If older establishment Democrats are uncomfortable with that, perhaps it’s time for them to step aside and cede power to a new and more aggressive generation of progressive leaders. Lee is a part of that generation.

“We are actually accustomed to doing that, because we came out of movement spaces. We came out of those organizing spaces. And I think that’s why so many of us ran for Congress, because we knew that the time was going to come that we needed more organizing energy, that we needed people who were activated.”

And now is that time, she said. The energy that has too long been suppressed by the Democratic establishment now needs to be embraced by new leadership that’s not trapped into a binary world divided between moderates and progressives.

“I think the question is, how do we expand the electorate?” Lee said. “How do we hear the concerns of young people who are the future of our party? How do we hear the concerns of an increasingly diverse electorate? How do we hear the concerns about people who did not come out to vote because they thought that this election was the election that should be about change, that should be about understanding that the status quo was harmful – and they wanted that reaction from the Democratic Party, and we didn’t give it to them.”

Those people are still out there, Lee said.

“They’re waiting for us to say that we missed that moment in the election and that we need to catch it now.”

***

There was a lot of talk about money and politics at Thursday night’s event. Here, it seems, Lee says there is a binary choice. The Democrats can’t serve two masters. It can’t protect the interests of billionaires and working-class folks. Pick one.

We live in a system designed to benefit the super wealthy. There’s Elon Musk, buying the now massively toxic online influence machine that was once the only mildly toxic site formerly called Twitter, then purchasing a seat in the White House. All those millions earned him a golden chainsaw (yes, this really happened), which he’s using with reckless abandon to do a lot of damage. If he were a lumberjack his co-workers would be missing a few limbs. But Musk isn’t alone. He’s just the most visible of the billionaires now wielding incredible influence over the country’s direction and thus limiting the choices available to us.

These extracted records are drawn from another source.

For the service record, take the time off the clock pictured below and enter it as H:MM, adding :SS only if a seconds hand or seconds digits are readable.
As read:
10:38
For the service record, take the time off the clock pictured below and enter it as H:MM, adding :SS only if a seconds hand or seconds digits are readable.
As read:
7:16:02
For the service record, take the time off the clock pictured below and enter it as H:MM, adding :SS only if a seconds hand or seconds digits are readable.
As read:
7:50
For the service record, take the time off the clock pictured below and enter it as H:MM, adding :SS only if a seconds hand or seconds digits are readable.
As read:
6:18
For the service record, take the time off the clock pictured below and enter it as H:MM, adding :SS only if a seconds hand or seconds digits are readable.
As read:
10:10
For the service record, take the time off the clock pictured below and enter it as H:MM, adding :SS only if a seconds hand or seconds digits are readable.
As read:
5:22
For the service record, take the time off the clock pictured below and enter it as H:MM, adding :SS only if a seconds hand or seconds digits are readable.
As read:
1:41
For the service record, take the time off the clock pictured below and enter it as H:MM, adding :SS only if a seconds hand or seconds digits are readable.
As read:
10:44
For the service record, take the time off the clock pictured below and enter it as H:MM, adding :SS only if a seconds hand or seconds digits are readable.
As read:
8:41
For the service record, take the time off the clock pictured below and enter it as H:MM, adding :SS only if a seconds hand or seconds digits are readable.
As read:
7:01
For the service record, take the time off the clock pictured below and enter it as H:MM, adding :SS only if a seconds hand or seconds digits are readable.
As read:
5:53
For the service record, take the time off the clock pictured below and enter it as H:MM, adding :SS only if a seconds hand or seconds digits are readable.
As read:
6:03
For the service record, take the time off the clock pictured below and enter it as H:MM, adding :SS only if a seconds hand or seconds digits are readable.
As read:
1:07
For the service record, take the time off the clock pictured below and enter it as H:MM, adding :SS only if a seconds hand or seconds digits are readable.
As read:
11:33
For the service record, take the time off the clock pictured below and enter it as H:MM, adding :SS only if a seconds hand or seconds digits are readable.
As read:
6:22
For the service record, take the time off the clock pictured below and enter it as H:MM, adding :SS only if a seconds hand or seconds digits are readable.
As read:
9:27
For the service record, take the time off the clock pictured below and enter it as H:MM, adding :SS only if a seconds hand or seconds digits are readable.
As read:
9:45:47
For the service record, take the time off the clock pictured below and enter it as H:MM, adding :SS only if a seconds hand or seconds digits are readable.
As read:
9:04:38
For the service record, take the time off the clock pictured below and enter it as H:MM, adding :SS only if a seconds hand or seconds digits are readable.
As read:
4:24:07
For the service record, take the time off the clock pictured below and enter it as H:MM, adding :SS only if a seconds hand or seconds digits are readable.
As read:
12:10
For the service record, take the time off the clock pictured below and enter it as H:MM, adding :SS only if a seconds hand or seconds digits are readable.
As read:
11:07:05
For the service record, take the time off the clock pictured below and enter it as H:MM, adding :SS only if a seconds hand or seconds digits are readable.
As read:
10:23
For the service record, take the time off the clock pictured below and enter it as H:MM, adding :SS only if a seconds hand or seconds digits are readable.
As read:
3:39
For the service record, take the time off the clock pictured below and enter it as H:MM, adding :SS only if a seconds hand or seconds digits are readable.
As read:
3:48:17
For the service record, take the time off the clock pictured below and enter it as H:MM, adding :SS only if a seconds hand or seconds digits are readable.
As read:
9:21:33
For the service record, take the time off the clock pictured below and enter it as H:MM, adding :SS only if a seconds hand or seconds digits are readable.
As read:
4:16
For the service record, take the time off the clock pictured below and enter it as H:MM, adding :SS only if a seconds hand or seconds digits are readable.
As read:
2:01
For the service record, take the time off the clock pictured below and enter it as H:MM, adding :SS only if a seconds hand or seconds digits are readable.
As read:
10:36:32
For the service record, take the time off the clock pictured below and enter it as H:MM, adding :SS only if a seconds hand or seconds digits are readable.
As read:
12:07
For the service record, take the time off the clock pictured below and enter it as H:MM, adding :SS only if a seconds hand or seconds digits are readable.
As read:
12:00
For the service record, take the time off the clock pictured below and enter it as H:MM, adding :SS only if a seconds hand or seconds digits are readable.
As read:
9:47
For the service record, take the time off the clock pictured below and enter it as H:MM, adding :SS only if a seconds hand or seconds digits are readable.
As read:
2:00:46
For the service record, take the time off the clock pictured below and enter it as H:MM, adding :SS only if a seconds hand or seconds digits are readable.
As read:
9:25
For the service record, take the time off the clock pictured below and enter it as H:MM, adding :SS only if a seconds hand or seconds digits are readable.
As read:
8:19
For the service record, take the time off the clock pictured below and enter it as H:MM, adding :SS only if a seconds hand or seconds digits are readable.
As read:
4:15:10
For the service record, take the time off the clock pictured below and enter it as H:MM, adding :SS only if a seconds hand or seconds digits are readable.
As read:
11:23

So what do progressives do about this? It’s going to call for more than posting memes on social media and weeping over alarming news reports. Lee reached back into history, and reminded folks how protests have forced change in the past. She focused on students, whose past is a “storied history of activism, of action and organizing.”

“You are part of a long legacy,” Lee said. “From apartheid South Africa, to the civil rights movement, to the women’s suffrage movement, to the anti-Vietnam War movement, to so many more. These movements always come at a cost. It’s never been without a price to pay.”

This caught our attention. We spend a lot of time talking to our fellow newsroom strikers, who’ve lost more than two years of pay while battling against owners willfully breaking the law, and to other workers who are organizing and often risking reprisals for doing so. We’ve talked in the past few weeks with members of the disabled community who have risked arrest, and some who were taken into custody, while successfully protesting health care cuts the GOP proposed as recently as 2017. These folks continue to fight. They’re still standing. They’re not cowed.

At one point last night, a woman in the audience thrust her fist in the air and stated she was ready to do her part. We saw a number of similar gestures, which suggests the restoration of stability in American society will come from places like Ebenezer, not from the halls of Congress. A warning: It may involve a bit of discomfort and pain.

“When the price is steepest,” Lee said, “That’s when we need you the most.”